Local Authority budgets have been cut 40% since 2010 (7). This has left social care at
breaking point, it is now very difficult to get new someone home care, and finding a bed in a Care Home is nearly impossible, because there isn’t the funding for it any more. This creates a bottleneck in healthcare, elderly patients cannot be safely discharged because there isn’t the home care available and neither are the Care Home places. But this lack of social care creates another pressure on the NHS, there are elderly people at home who are not getting the social care they need. Because of this lack of social care their health deteriorates and they have to be admitted to hospital. My own local council has seen their social care budget “outrageously” cut (8)

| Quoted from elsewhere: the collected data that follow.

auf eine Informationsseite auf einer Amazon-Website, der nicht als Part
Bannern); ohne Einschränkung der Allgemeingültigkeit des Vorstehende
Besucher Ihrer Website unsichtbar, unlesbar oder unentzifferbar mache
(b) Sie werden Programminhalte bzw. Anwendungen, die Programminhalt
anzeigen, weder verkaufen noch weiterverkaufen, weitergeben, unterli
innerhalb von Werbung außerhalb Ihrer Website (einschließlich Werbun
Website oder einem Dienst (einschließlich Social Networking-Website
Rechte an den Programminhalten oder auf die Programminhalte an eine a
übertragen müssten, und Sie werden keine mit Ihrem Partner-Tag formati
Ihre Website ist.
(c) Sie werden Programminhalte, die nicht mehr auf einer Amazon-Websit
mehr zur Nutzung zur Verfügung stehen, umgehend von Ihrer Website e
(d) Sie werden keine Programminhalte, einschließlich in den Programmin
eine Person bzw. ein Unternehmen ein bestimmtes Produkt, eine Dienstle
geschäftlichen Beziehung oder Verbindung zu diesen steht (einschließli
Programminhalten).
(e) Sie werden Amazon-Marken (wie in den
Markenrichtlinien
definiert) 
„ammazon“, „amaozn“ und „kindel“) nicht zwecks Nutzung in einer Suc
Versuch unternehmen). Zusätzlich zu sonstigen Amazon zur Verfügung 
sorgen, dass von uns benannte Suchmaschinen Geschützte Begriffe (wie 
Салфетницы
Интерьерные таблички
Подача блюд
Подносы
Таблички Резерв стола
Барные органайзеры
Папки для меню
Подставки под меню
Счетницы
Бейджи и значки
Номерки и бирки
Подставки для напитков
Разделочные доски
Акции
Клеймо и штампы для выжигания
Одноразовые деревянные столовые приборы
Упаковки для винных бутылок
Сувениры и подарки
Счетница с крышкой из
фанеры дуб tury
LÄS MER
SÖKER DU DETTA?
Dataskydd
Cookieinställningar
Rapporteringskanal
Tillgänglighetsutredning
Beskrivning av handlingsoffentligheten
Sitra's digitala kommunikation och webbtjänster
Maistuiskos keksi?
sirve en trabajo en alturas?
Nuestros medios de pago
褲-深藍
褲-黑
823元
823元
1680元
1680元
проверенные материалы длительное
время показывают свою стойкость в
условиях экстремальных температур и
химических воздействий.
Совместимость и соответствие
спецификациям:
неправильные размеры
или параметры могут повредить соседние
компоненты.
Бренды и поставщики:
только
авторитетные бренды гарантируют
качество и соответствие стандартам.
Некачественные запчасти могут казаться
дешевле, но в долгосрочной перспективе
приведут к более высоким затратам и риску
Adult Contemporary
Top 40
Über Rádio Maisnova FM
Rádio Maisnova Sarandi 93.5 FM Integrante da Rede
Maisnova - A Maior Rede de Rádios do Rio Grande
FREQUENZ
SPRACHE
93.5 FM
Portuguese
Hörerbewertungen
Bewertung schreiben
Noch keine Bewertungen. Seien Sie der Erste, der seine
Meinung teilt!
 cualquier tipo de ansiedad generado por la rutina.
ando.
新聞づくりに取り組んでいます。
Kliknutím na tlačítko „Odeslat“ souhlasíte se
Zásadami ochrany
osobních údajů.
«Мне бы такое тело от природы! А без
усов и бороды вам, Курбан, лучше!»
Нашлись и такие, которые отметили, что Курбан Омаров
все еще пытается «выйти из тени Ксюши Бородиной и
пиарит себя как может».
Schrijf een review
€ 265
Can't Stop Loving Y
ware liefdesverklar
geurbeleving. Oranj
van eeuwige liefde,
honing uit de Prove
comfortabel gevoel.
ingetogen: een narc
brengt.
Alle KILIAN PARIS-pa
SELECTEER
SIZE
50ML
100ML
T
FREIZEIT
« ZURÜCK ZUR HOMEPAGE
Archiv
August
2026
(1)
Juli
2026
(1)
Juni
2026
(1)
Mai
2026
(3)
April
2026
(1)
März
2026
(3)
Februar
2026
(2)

NHS budgets are also suffering too. 64% of trust finance directors and 88% of acute trusts are forecasting a deficit at the end of the financial year (11). This is not due to any mismanagement on behalf of these NHS organisations, this is due to the financial cuts, in real terms, in NHS budgets. Demand on NHS services has increased far higher than the current inflation rate, which is 1.2% (12), yet the NHS’s funding is only increasing 0.9%  a year (13), and this doesn’t take into account the £22 billion of “efficiency” savings the Department of Health is demanding from the NHS by 2021 (14). (The second half of my blog posting Four Corners of the Same Room goes into this in much more detail)

So what has our Government done about the crisis overtaking the NHS? Simply put, not much.

In last year’s Autumn Statement Philip Hammond, the Chancellor, announced no extra funding for the NHS or social care (15). it was not as if he couldn’t see this year’s winter’s crisis, the target for treating 95% of patients attending A&E within 4 hours was missed throughout all of last winter (16), and last winter we knew that the cuts in social care was preventing hospital discharges. Even Andrew Lansley, the Conservative architect of the 2011 reforms of the NHS, warned that the NHS and social care needed more funding (17).

Jeremy Hunt told parliament that the 4 hour A&E target might be revised and claimed 30% of people visiting A&E were not appropriate (1) (In 2014, again in parliament, Hunt admitted he took his children to A&E at a weekend because he couldn’t be bothered to wait for an Out of Hours GP appointment (18)). That’s as far as his leadership has gone.

Theresa May criticised the British Red Cross for calling this a “humanitarian crisis” (19). Neither her of Hunt have offered any political leadership or responded practically to this crisis. We cannot expect any more from Hunt, he has show poor or non-existent leadership in the face of previous NHS problems. Theresa May showed how low a priority the NHS was to her when she became Prime Minister and left Jeremy Hunt as Health Minister. Her priority is Brexit and she seems to have so little interest in the NHS.

Again we are faced by a winter crisis in the NHS, this is not a new crisis, it has been happening for several years now, and still we are here again. Our government could have prevented it, instead they react like they were caught off guard by this very predictable crisis. What are these people being paid for?